**Records for the task**
(begin)

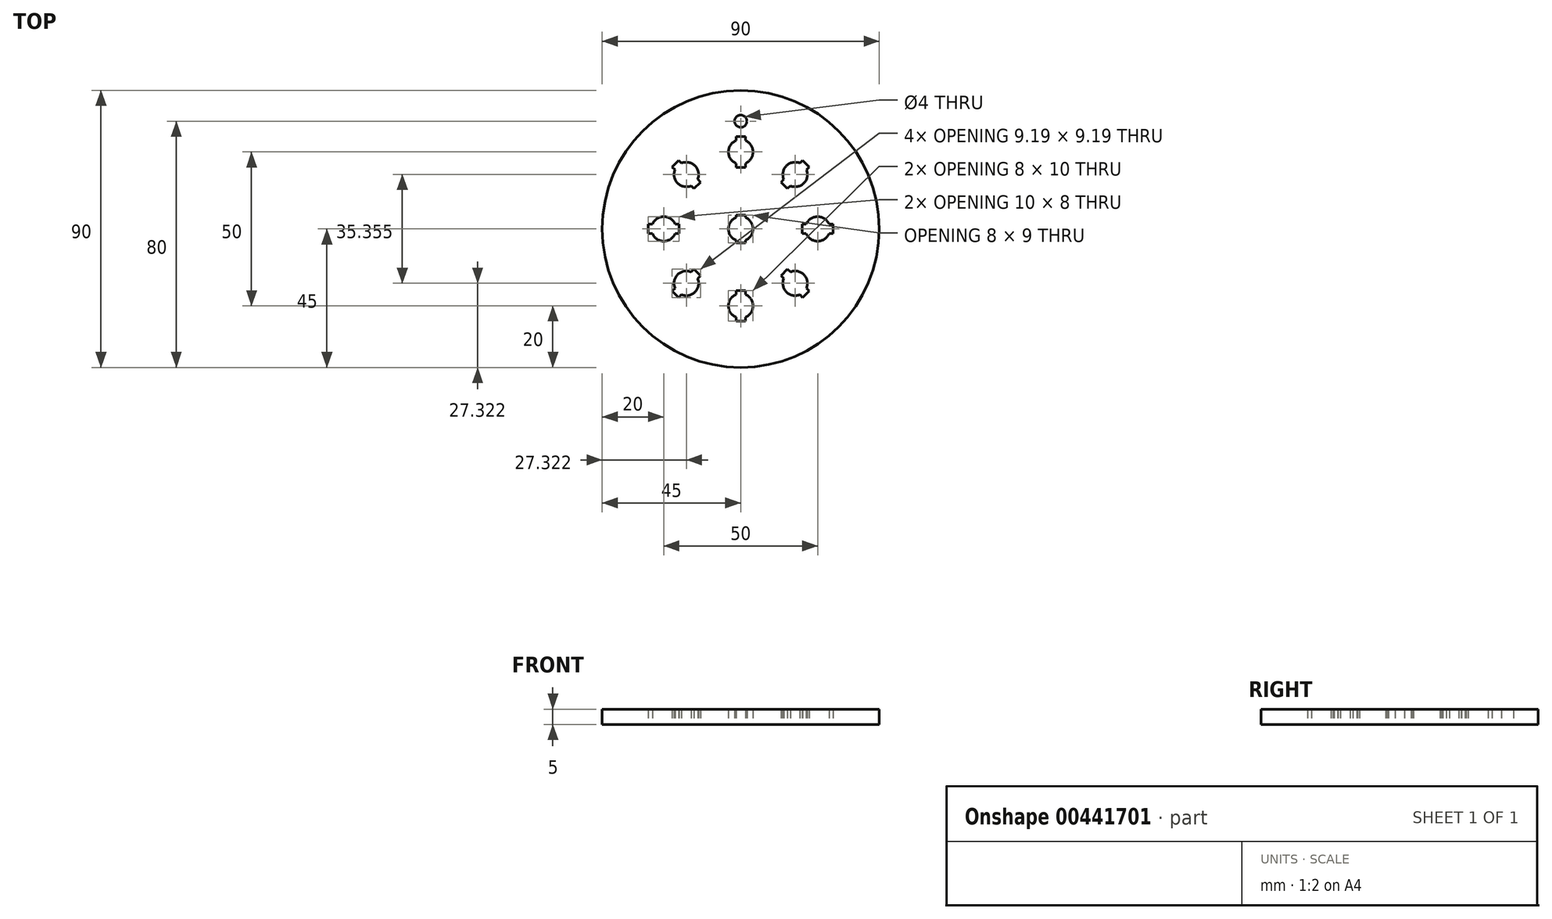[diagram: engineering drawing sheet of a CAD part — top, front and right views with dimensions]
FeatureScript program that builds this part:
annotation { "Feature Type Name" : "Feature", "Feature Type Description" : "" }
export const myFeature = defineFeature(function(context is Context, id is Id, definition is map)
    precondition{}
    {
        {
            var Q0;
            Q0=qCreatedBy(makeId("Top.planeOp"),FACE);
            var sketch = newSketch(context, id + "F0", { "sketchPlane" : qUnion([Q0])});
            skCircle(sketch, "E0", {"center": v(0, 0) * mm, "radius": 45 * mm});
            skLineSegment(sketch, "E1", {"start": v(0, 68.18) * mm, "end": v(0, -71.43) * mm, "construction": true});
            skLineSegment(sketch, "E2", {"start": v(-62.18, 0) * mm, "end": v(70.52, 0) * mm, "construction": true});
            skCircle(sketch, "E3", {"center": v(0, 0) * mm, "radius": 4 * mm});
            skCircle(sketch, "E4", {"center": v(0, -25) * mm, "radius": 4 * mm});
            skCircle(sketch, "E5", {"center": v(0, 0) * mm, "radius": 25 * mm, "construction": true});
            skLineSegment(sketch, "E6.bottom", {"start": v(-1.5, -20) * mm, "end": v(1.5, -20) * mm});
            skLineSegment(sketch, "E6.top", {"start": v(-1.5, -30) * mm, "end": v(1.5, -30) * mm});
            skLineSegment(sketch, "E6.left", {"start": v(-1.5, -20) * mm, "end": v(-1.5, -30) * mm});
            skLineSegment(sketch, "E6.right", {"start": v(1.5, -20) * mm, "end": v(1.5, -30) * mm});
            skLineSegment(sketch, "E7", {"start": v(-10.54, -25) * mm, "end": v(14.4, -25) * mm, "construction": true});
            skLineSegment(sketch, "E8.1.0", {"start": v(15.2, -13.08) * mm, "end": v(22.27, -20.15) * mm});
            skCircle(sketch, "E8.1.1", {"center": v(17.68, -17.68) * mm, "radius": 4 * mm});
            skLineSegment(sketch, "E8.1.2", {"start": v(13.08, -15.2) * mm, "end": v(20.15, -22.27) * mm});
            skLineSegment(sketch, "E8.1.3", {"start": v(20.15, -22.27) * mm, "end": v(22.27, -20.15) * mm});
            skLineSegment(sketch, "E8.1.4", {"start": v(13.08, -15.2) * mm, "end": v(15.2, -13.08) * mm});
            skLineSegment(sketch, "E8.2.0", {"start": v(20, 1.5) * mm, "end": v(30, 1.5) * mm});
            skCircle(sketch, "E8.2.1", {"center": v(25, 0) * mm, "radius": 4 * mm});
            skLineSegment(sketch, "E8.2.2", {"start": v(20, -1.5) * mm, "end": v(30, -1.5) * mm});
            skLineSegment(sketch, "E8.2.3", {"start": v(30, -1.5) * mm, "end": v(30, 1.5) * mm});
            skLineSegment(sketch, "E8.2.4", {"start": v(20, -1.5) * mm, "end": v(20, 1.5) * mm});
            skLineSegment(sketch, "E8.3.0", {"start": v(13.08, 15.2) * mm, "end": v(20.15, 22.27) * mm});
            skCircle(sketch, "E8.3.1", {"center": v(17.68, 17.68) * mm, "radius": 4 * mm});
            skLineSegment(sketch, "E8.3.2", {"start": v(15.2, 13.08) * mm, "end": v(22.27, 20.15) * mm});
            skLineSegment(sketch, "E8.3.3", {"start": v(22.27, 20.15) * mm, "end": v(20.15, 22.27) * mm});
            skLineSegment(sketch, "E8.3.4", {"start": v(15.2, 13.08) * mm, "end": v(13.08, 15.2) * mm});
            skLineSegment(sketch, "E8.4.0", {"start": v(-1.5, 20) * mm, "end": v(-1.5, 30) * mm});
            skCircle(sketch, "E8.4.1", {"center": v(0, 25) * mm, "radius": 4 * mm});
            skLineSegment(sketch, "E8.4.2", {"start": v(1.5, 20) * mm, "end": v(1.5, 30) * mm});
            skLineSegment(sketch, "E8.4.3", {"start": v(1.5, 30) * mm, "end": v(-1.5, 30) * mm});
            skLineSegment(sketch, "E8.4.4", {"start": v(1.5, 20) * mm, "end": v(-1.5, 20) * mm});
            skLineSegment(sketch, "E8.5.0", {"start": v(-15.2, 13.08) * mm, "end": v(-22.27, 20.15) * mm});
            skCircle(sketch, "E8.5.1", {"center": v(-17.68, 17.68) * mm, "radius": 4 * mm});
            skLineSegment(sketch, "E8.5.2", {"start": v(-13.08, 15.2) * mm, "end": v(-20.15, 22.27) * mm});
            skLineSegment(sketch, "E8.5.3", {"start": v(-20.15, 22.27) * mm, "end": v(-22.27, 20.15) * mm});
            skLineSegment(sketch, "E8.5.4", {"start": v(-13.08, 15.2) * mm, "end": v(-15.2, 13.08) * mm});
            skLineSegment(sketch, "E8.6.0", {"start": v(-20, -1.5) * mm, "end": v(-30, -1.5) * mm});
            skCircle(sketch, "E8.6.1", {"center": v(-25, 0) * mm, "radius": 4 * mm});
            skLineSegment(sketch, "E8.6.2", {"start": v(-20, 1.5) * mm, "end": v(-30, 1.5) * mm});
            skLineSegment(sketch, "E8.6.3", {"start": v(-30, 1.5) * mm, "end": v(-30, -1.5) * mm});
            skLineSegment(sketch, "E8.6.4", {"start": v(-20, 1.5) * mm, "end": v(-20, -1.5) * mm});
            skLineSegment(sketch, "E8.7.0", {"start": v(-13.08, -15.2) * mm, "end": v(-20.15, -22.27) * mm});
            skCircle(sketch, "E8.7.1", {"center": v(-17.68, -17.68) * mm, "radius": 4 * mm});
            skLineSegment(sketch, "E8.7.2", {"start": v(-15.2, -13.08) * mm, "end": v(-22.27, -20.15) * mm});
            skLineSegment(sketch, "E8.7.3", {"start": v(-22.27, -20.15) * mm, "end": v(-20.15, -22.27) * mm});
            skLineSegment(sketch, "E8.7.4", {"start": v(-15.2, -13.08) * mm, "end": v(-13.08, -15.2) * mm});
            skCircle(sketch, "E9", {"center": v(0, 35) * mm, "radius": 2 * mm});
            skLineSegment(sketch, "E10.bottom", {"start": v(-1.5, 4.5) * mm, "end": v(1.5, 4.5) * mm});
            skLineSegment(sketch, "E10.top", {"start": v(-1.5, -4.5) * mm, "end": v(1.5, -4.5) * mm});
            skLineSegment(sketch, "E10.left", {"start": v(-1.5, 4.5) * mm, "end": v(-1.5, -4.5) * mm});
            skLineSegment(sketch, "E10.right", {"start": v(1.5, 4.5) * mm, "end": v(1.5, -4.5) * mm});
            skSolve(sketch);
        }
        {
            var Q0;
            Q0 = qSketchRegion(id + "F0", true);
            extrude(context, id + "F1", {"entities" : qUnion([Q0]), "endBound" : BoundingType.SYMMETRIC, "depth" : 5 * mm});
        }
    });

(end)

**Required work**
Copy the records from their first line down to the line containing "v(-62.18, 0) *", substituting "topPlane" for every "Q0" and leaving everything else unchanged. Leave the pictures out of your copy.

**Task solution**
[diagram: engineering drawing sheet of a CAD part — top, front and right views with dimensions]
FeatureScript program that builds this part:
annotation { "Feature Type Name" : "Feature", "Feature Type Description" : "" }
export const myFeature = defineFeature(function(context is Context, id is Id, definition is map)
    precondition{}
    {
        {
            var topPlane;
            topPlane=qCreatedBy(makeId("Top.planeOp"),FACE);
            var sketch = newSketch(context, id + "F0", { "sketchPlane" : qUnion([topPlane])});
            skCircle(sketch, "E0", {"center": v(0, 0) * mm, "radius": 45 * mm});
            skLineSegment(sketch, "E1", {"start": v(0, 68.18) * mm, "end": v(0, -71.43) * mm, "construction": true});
            skLineSegment(sketch, "E2", {"start": v(-62.18, 0) * mm, "end": v(70.52, 0) * mm, "construction": true});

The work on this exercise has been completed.